The money raised by the Daniela Conte Foundation goes to their two missions: the first is to fund pediatric cancer research, and the organization’s main partner and beneficiary in this endeavor is Cold Spring Harbor Laboratory. Cold Spring Harbor Laboratory is working solely on Rhabdomyosarcoma and researching genetic underpinnings of this cancer and searching for possible drug targets. The Daniela Conte Foundation is funding all phases of research, from clinical trials to translational and bench studies, with the emphasis being placed on numerous types of sarcomas.
But the Foundation’s second mission is just as important- supporting families of children who are currently going through cancer treatment themselves; Katia noted that throughout her daughter’s ordeal, the need for financial assistance was one of her family’s heaviest burdens during the four years that Daniela fought the disease.
“I’ve seen families have to quit their jobs so that they could be at the hospital to be with their children, and nobody should have to do that,” she said. “So the Daniela Conte Foundation does what it can to help ease the numerous additional expenses incurred by families when their children have received such a devastating diagnosis.”
September is Childhood Cancer Awareness Month, something that Katia is trying to raise awareness of; in addition, she is trying to get the word out for a big fundraiser for the Daniela Conte Foundation- their First Annual Butterfly Gala
, slated to be held on Saturday, October 16, 2021 at the Crest Hollow Country Club in Woodbury, NY, between 6:30pm and 11:30pm.
“Attendees will learn about our foundation, how it started, and what we have done,” she said. “In addition, there will be a cocktail hour, a sit-down dinner with entrée, raffle prizes, silent auction, open bar, and celebrity entertainment.”
The event will be limited to 250 guests due to COVID-19 concerns, and the staff at the Crest Hollow Country Club will steadfastly adhere to all sanitizing, safety, and social distancing regulations in order to keep everyone safe that evening.
Ultimately, Katia has taken a tragic, life-changing event in her family’s life, and has redirected it in the best possible way. Creating the Daniela Conte Foundation as a way of helping others who are walking in her footsteps has instilled passion in her, she says, and it helps keep the memory of her daughter alive in those that her organization assists every day.

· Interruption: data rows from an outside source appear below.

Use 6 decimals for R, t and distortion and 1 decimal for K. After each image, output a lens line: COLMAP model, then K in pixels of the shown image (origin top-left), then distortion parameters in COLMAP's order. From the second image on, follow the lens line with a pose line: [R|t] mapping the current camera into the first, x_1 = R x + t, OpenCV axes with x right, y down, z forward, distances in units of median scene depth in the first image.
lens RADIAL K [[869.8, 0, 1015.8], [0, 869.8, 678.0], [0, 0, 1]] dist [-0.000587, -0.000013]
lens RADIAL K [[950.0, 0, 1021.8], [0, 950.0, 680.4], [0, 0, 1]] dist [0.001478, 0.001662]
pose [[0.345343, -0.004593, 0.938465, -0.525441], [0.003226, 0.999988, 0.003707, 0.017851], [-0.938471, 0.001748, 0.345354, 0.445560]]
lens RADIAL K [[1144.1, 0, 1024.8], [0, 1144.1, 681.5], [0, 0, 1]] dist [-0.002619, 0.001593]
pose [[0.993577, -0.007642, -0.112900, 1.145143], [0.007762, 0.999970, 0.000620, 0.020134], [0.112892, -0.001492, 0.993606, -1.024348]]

“A lot of people don’t understand that there’s very little funding that goes into childhood cancer…these kids are getting the same exact treatments that adults get, and it’s so tough on them, the side-effects, everything,” she said. “I can’t tell you what I went through, seeing Daniela go through all of that…if I could have switched places with her, I would have. So I’m going out there, and I’m going to raise the money needed so other families don’t have to go through this. I really want to get the word out there.”